—Que não vem! Que não vem! Você está douda, mulher? Pois não ha de vir?—exclamou, com dobrada impaciencia e quasi com raiva, Cecilia, debruçando-se mais na janella.

—A menina não faz nada em o esperar assim. Lá por estar ahi não é que elle vem mais depressa—ponderou tolamente a snr.ª Antonia.

—Não lhe importe; deixe-me—disse-lhe sêccamente Cecilia.

—Uma cousa assim!—proseguiu a criada—Não que quando a gente mal se precata! Sáe uma pessoa muito socegada de sua casa e só Deus sabe para quê! Para onde iria tambem aquella creaturinha do Senhor? Quem póde lá dizer o que lhe succedeu? Sume-te! Eu lembro-me de que um dia meu pae…

—Vá buscar luz, vá—ordenou Cecilia, para escapar ao caso, que Antonia apparelhava, com o piedoso intento de tirar d'elle talvez uma inducção pouco de tranquillisar.

Antonia saíu.

Cecilia, de assustada que estava, já não sabia o que fizesse.

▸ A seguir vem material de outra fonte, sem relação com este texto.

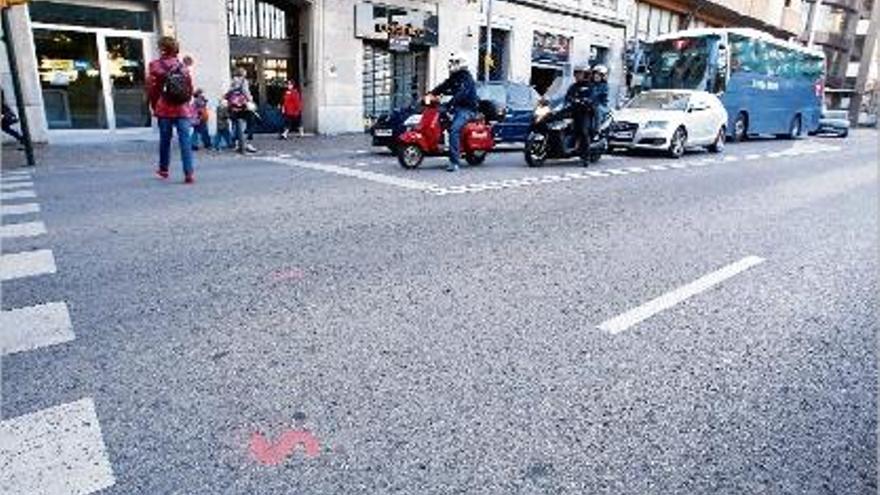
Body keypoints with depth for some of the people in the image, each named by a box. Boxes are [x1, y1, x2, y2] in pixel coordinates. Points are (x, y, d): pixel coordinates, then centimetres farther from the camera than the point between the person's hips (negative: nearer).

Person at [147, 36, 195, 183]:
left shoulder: (155, 65, -2)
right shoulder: (182, 66, 5)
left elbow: (152, 88, -1)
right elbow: (190, 87, 7)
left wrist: (154, 106, 11)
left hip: (164, 109, -1)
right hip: (182, 109, 1)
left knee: (165, 139, 12)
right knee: (185, 140, -4)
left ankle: (163, 169, 26)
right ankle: (189, 173, -12)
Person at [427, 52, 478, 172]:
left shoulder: (467, 78, -9)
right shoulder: (453, 77, 20)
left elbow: (461, 93, -25)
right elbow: (443, 87, 11)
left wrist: (449, 104, -38)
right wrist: (431, 93, -7)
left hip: (467, 109, -10)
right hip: (457, 108, 10)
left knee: (454, 130, -28)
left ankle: (454, 162, -33)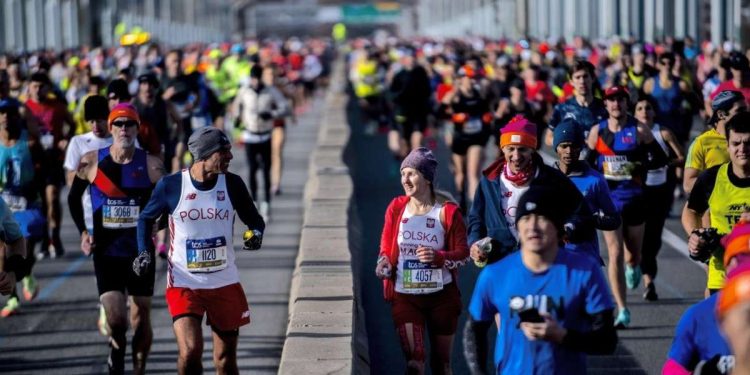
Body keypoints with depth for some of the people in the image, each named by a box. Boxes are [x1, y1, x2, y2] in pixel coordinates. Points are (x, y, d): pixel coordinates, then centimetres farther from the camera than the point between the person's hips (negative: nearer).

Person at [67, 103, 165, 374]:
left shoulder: (151, 165, -5)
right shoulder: (91, 162, -3)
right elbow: (74, 198, 12)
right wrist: (83, 232, 3)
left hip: (141, 251, 1)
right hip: (106, 250, -1)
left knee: (141, 319, 7)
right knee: (115, 319, -12)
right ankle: (116, 352, 19)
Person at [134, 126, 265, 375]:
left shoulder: (232, 184, -2)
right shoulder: (171, 185, -7)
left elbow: (253, 219, 10)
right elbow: (146, 218, 10)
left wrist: (256, 233, -12)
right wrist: (145, 253, -3)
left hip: (225, 283, 3)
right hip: (183, 284, -2)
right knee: (190, 351, -18)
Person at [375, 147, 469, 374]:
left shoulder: (447, 212, -7)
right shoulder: (396, 209, 0)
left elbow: (463, 253, -5)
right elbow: (386, 249, 9)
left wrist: (438, 257, -24)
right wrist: (384, 264, -13)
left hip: (441, 296, -1)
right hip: (405, 296, 1)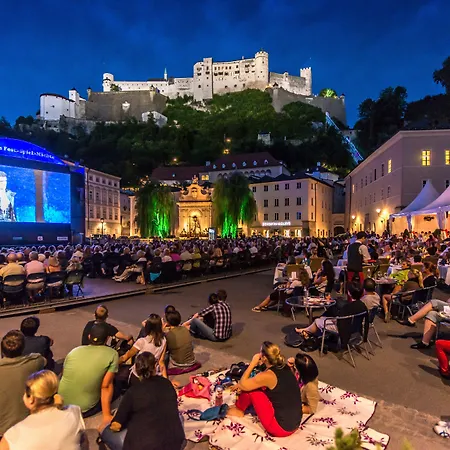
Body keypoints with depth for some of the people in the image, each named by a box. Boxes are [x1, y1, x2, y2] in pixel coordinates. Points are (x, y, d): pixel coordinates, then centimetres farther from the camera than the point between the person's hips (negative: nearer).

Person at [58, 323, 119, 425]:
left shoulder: (74, 350, 0)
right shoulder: (112, 354, -13)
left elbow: (64, 374, 14)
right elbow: (106, 386, -15)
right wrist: (106, 415, -7)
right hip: (84, 409, -5)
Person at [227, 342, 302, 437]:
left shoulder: (267, 375, -24)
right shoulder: (285, 368, 1)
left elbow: (242, 385, -9)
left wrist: (252, 364, -7)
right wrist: (239, 385, 16)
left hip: (281, 427, -8)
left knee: (251, 389, -2)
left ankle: (239, 410, 25)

Qualquer vulto, que assomava ao principio da rua, lhe parecia o pae; seguia-o com anciosa curiosidade, cêdo transformava-se em desalento esta curiosidade, porque o via passar indifferente para além da porta da casa.

Andavam já bem perto dos olhos as lagrimas em Cecilia, quando Anlonia voltou com a luz.

—Então, ainda nada?—perguntou a criada.